Exercise details:
What's needed is an exact copy of all the data below, without pictures.

Provided material:

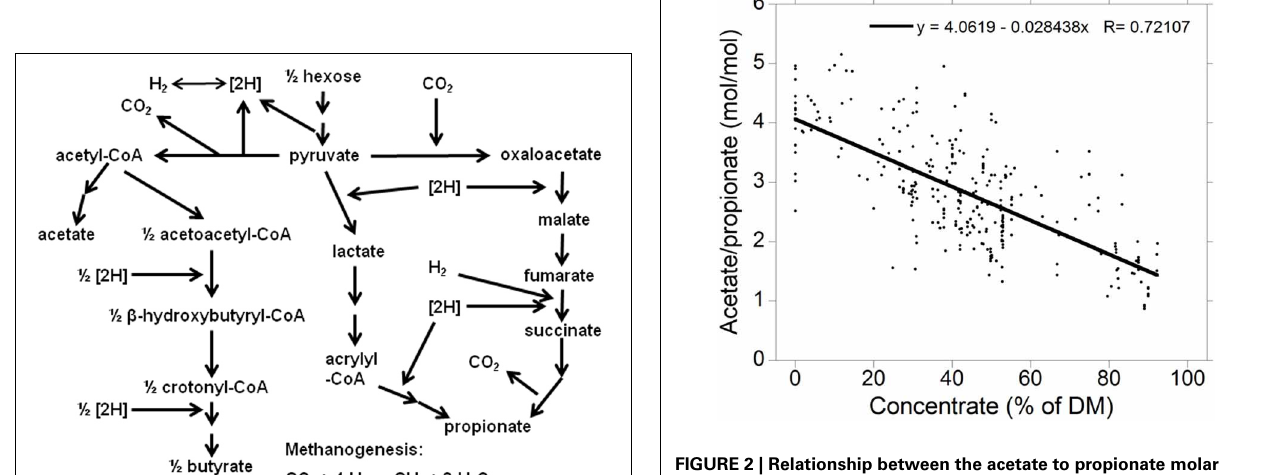
FIGURE 2 | Relationship between the acetate to propionate molar concentration ratio and the percentage of concentrate in the diet dry matter (DM) for 300 treatment means in 73 experiments (Ungerfeld,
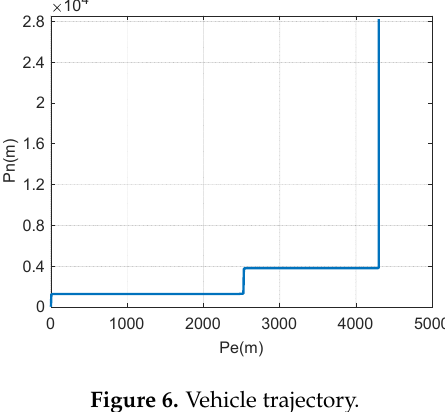
Figure 6. Vehicle trajectory.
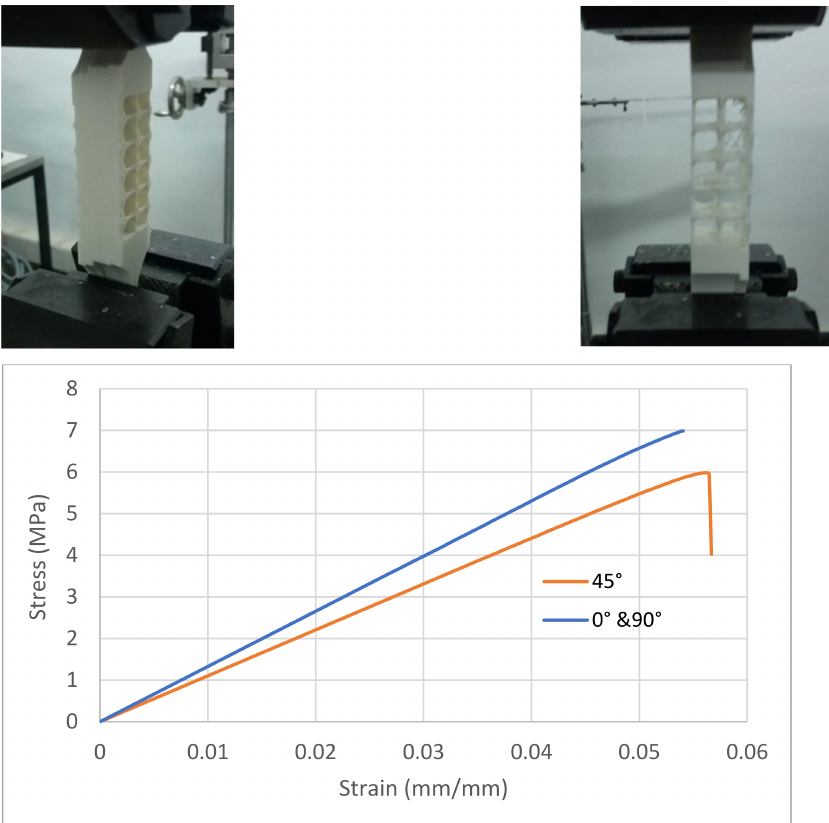
Figure 19. Samples behavior on the tensile strength test, and stress/strain curve of lattice structure #1 for 0 ◦ , 45 ◦ and 90 ◦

Solution to this task:
FIGURE 2 | Relationship between the acetate to propionate molar concentration ratio and the percentage of concentrate in the diet dry matter (DM) for 300 treatment means in 73 experiments (Ungerfeld,
Figure 6. Vehicle trajectory.
Figure 19. Samples behavior on the tensile strength test, and stress/strain curve of lattice structure #1 for 0 ◦ , 45 ◦ and 90 ◦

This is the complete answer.